Task directions | Could you repeat all of the entries word for word, minus any pictures?

Input data |
------------------------------------------------------------------------

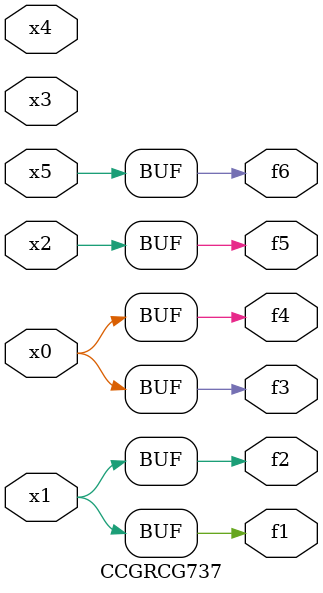
<source format=v>
module CCGRCG737(
	input x0, x1, x2, x3, x4, x5,
	output f1, f2, f3, f4, f5, f6
);
	assign f1 = x1;
	assign f2 = x1;
	assign f3 = x0;
	assign f4 = x0;
	assign f5 = x2;
	assign f6 = x5;
endmodule

</source>
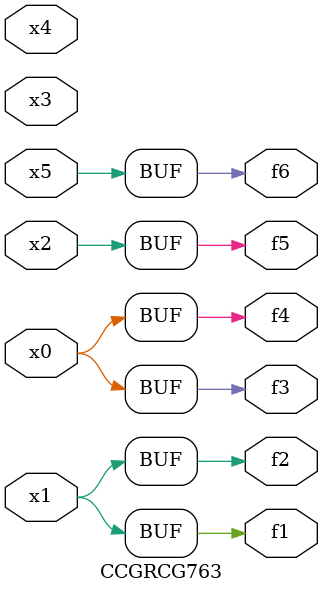
<source format=v>
module CCGRCG763(
	input x0, x1, x2, x3, x4, x5,
	output f1, f2, f3, f4, f5, f6
);
	assign f1 = x1;
	assign f2 = x1;
	assign f3 = x0;
	assign f4 = x0;
	assign f5 = x2;
	assign f6 = x5;
endmodule

</source>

------------------------------------------------------------------------

Solution to this problem |
<source format=v>
module CCGRCG737(
	input x0, x1, x2, x3, x4, x5,
	output f1, f2, f3, f4, f5, f6
);
	assign f1 = x1;
	assign f2 = x1;
	assign f3 = x0;
	assign f4 = x0;
	assign f5 = x2;
	assign f6 = x5;
endmodule

</source>
<source format=v>
module CCGRCG763(
	input x0, x1, x2, x3, x4, x5,
	output f1, f2, f3, f4, f5, f6
);
	assign f1 = x1;
	assign f2 = x1;
	assign f3 = x0;
	assign f4 = x0;
	assign f5 = x2;
	assign f6 = x5;
endmodule

</source>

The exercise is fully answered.